List every line of text in these rows as a numbered list, leaving out blank lines.

**Exercise input**:
══════════

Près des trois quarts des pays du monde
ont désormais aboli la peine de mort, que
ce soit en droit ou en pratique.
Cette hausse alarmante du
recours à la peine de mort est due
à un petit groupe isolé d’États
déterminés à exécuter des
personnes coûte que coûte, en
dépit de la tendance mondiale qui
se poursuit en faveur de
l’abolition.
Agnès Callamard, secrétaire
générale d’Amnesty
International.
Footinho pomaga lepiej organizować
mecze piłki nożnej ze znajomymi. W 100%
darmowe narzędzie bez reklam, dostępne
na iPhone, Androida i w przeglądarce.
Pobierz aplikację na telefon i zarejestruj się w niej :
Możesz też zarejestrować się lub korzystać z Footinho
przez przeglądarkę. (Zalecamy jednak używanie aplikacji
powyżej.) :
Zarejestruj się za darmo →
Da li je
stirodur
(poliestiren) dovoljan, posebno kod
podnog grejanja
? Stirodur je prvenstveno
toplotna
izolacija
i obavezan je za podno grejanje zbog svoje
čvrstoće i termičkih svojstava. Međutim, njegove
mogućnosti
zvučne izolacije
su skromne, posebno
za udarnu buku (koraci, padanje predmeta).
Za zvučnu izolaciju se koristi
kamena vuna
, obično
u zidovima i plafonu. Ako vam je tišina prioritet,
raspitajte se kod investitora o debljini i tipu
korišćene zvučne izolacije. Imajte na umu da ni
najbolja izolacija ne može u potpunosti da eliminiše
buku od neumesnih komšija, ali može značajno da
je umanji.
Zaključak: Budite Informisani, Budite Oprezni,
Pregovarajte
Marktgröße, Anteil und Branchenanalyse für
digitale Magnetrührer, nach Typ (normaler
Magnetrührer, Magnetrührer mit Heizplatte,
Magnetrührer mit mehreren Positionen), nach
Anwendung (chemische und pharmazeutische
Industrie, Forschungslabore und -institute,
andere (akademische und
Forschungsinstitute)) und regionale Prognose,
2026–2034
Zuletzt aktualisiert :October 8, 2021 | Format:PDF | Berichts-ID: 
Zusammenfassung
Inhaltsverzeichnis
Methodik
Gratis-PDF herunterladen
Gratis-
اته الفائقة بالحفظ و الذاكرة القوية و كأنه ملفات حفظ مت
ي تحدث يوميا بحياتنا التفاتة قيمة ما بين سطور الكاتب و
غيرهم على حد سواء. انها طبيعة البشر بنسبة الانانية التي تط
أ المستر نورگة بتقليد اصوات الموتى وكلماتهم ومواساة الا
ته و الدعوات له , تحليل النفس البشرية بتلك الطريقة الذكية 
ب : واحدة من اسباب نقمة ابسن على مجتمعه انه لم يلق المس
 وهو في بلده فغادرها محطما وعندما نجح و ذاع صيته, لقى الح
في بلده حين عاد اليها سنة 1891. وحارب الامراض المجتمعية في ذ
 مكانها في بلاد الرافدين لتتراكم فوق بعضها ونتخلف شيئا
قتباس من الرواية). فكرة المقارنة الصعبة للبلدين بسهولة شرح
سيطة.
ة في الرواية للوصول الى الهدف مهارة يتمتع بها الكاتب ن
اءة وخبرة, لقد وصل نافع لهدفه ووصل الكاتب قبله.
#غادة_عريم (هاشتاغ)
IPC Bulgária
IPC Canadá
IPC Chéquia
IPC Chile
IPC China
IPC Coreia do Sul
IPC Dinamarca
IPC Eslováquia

══════════

**Answer to this exercise**:
1. Près des trois quarts des pays du monde
2. ont désormais aboli la peine de mort, que
3. ce soit en droit ou en pratique.
4. Cette hausse alarmante du
5. recours à la peine de mort est due
6. à un petit groupe isolé d’États
7. déterminés à exécuter des
8. personnes coûte que coûte, en
9. dépit de la tendance mondiale qui
10. se poursuit en faveur de
11. l’abolition.
12. Agnès Callamard, secrétaire
13. générale d’Amnesty
14. International.
15. Footinho pomaga lepiej organizować
16. mecze piłki nożnej ze znajomymi. W 100%
17. darmowe narzędzie bez reklam, dostępne
18. na iPhone, Androida i w przeglądarce.
19. Pobierz aplikację na telefon i zarejestruj się w niej :
20. Możesz też zarejestrować się lub korzystać z Footinho
21. przez przeglądarkę. (Zalecamy jednak używanie aplikacji
22. powyżej.) :
23. Zarejestruj się za darmo →
24. Da li je
25. stirodur
26. (poliestiren) dovoljan, posebno kod
27. podnog grejanja
28. ? Stirodur je prvenstveno
29. toplotna
30. izolacija
31. i obavezan je za podno grejanje zbog svoje
32. čvrstoće i termičkih svojstava. Međutim, njegove
33. mogućnosti
34. zvučne izolacije
35. su skromne, posebno
36. za udarnu buku (koraci, padanje predmeta).
37. Za zvučnu izolaciju se koristi
38. kamena vuna
39. , obično
40. u zidovima i plafonu. Ako vam je tišina prioritet,
41. raspitajte se kod investitora o debljini i tipu
42. korišćene zvučne izolacije. Imajte na umu da ni
43. najbolja izolacija ne može u potpunosti da eliminiše
44. buku od neumesnih komšija, ali može značajno da
45. je umanji.
46. Zaključak: Budite Informisani, Budite Oprezni,
47. Pregovarajte
48. Marktgröße, Anteil und Branchenanalyse für
49. digitale Magnetrührer, nach Typ (normaler
50. Magnetrührer, Magnetrührer mit Heizplatte,
51. Magnetrührer mit mehreren Positionen), nach
52. Anwendung (chemische und pharmazeutische
53. Industrie, Forschungslabore und -institute,
54. andere (akademische und
55. Forschungsinstitute)) und regionale Prognose,
56. 2026–2034
57. Zuletzt aktualisiert :October 8, 2021 | Format:PDF | Berichts-ID: 
58. Zusammenfassung
59. Inhaltsverzeichnis
60. Methodik
61. Gratis-PDF herunterladen
62. Gratis-
63. اته الفائقة بالحفظ و الذاكرة القوية و كأنه ملفات حفظ مت
64. ي تحدث يوميا بحياتنا التفاتة قيمة ما بين سطور الكاتب و
65. غيرهم على حد سواء. انها طبيعة البشر بنسبة الانانية التي تط
66. أ المستر نورگة بتقليد اصوات الموتى وكلماتهم ومواساة الا
67. ته و الدعوات له , تحليل النفس البشرية بتلك الطريقة الذكية 
68. ب : واحدة من اسباب نقمة ابسن على مجتمعه انه لم يلق المس
69.  وهو في بلده فغادرها محطما وعندما نجح و ذاع صيته, لقى الح
70. في بلده حين عاد اليها سنة 1891. وحارب الامراض المجتمعية في ذ
71.  مكانها في بلاد الرافدين لتتراكم فوق بعضها ونتخلف شيئا
72. قتباس من الرواية). فكرة المقارنة الصعبة للبلدين بسهولة شرح
73. سيطة.
74. ة في الرواية للوصول الى الهدف مهارة يتمتع بها الكاتب ن
75. اءة وخبرة, لقد وصل نافع لهدفه ووصل الكاتب قبله.
76. #غادة_عريم (هاشتاغ)
77. IPC Bulgária
78. IPC Canadá
79. IPC Chéquia
80. IPC Chile
81. IPC China
82. IPC Coreia do Sul
83. IPC Dinamarca
84. IPC Eslováquia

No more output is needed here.